» PROBLEM: Copy every line of the records below word for word, leaving nothing out and changing nothing.

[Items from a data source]
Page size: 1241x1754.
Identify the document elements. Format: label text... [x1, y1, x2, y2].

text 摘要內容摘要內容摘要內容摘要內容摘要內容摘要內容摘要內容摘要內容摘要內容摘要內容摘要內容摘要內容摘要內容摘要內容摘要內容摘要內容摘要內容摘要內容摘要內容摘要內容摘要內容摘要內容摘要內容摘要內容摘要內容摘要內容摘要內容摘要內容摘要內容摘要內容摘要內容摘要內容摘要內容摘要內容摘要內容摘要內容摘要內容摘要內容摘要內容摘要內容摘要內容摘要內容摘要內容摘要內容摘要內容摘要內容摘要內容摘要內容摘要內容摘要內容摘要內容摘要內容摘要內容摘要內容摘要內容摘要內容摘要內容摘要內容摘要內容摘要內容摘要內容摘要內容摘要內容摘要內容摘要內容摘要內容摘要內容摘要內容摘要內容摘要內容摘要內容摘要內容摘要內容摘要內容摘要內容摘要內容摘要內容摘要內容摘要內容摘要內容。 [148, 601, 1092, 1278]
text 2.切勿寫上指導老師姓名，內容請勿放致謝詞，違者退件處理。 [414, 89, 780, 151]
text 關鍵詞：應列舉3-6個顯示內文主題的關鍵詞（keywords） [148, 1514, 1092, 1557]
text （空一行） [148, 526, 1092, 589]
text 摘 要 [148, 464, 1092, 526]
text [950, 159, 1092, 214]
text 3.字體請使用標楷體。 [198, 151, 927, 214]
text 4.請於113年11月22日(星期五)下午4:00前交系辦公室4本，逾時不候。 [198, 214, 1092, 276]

» RESULT FOR THIS EXERCISE:
Page size: 1241x1754.
Identify the document elements. Format: label text... [x1, y1, x2, y2].

text 摘要內容摘要內容摘要內容摘要內容摘要內容摘要內容摘要內容摘要內容摘要內容摘要內容摘要內容摘要內容摘要內容摘要內容摘要內容摘要內容摘要內容摘要內容摘要內容摘要內容摘要內容摘要內容摘要內容摘要內容摘要內容摘要內容摘要內容摘要內容摘要內容摘要內容摘要內容摘要內容摘要內容摘要內容摘要內容摘要內容摘要內容摘要內容摘要內容摘要內容摘要內容摘要內容摘要內容摘要內容摘要內容摘要內容摘要內容摘要內容摘要內容摘要內容摘要內容摘要內容摘要內容摘要內容摘要內容摘要內容摘要內容摘要內容摘要內容摘要內容摘要內容摘要內容摘要內容摘要內容摘要內容摘要內容摘要內容摘要內容摘要內容摘要內容摘要內容摘要內容摘要內容摘要內容摘要內容摘要內容摘要內容摘要內容摘要內容摘要內容。 [148, 601, 1092, 1278]
text 2.切勿寫上指導老師姓名，內容請勿放致謝詞，違者退件處理。 [414, 89, 780, 151]
text 關鍵詞：應列舉3-6個顯示內文主題的關鍵詞（keywords） [148, 1514, 1092, 1557]
text （空一行） [148, 526, 1092, 589]
text 摘 要 [148, 464, 1092, 526]
text [950, 159, 1092, 214]
text 3.字體請使用標楷體。 [198, 151, 927, 214]
text 4.請於113年11月22日(星期五)下午4:00前交系辦公室4本，逾時不候。 [198, 214, 1092, 276]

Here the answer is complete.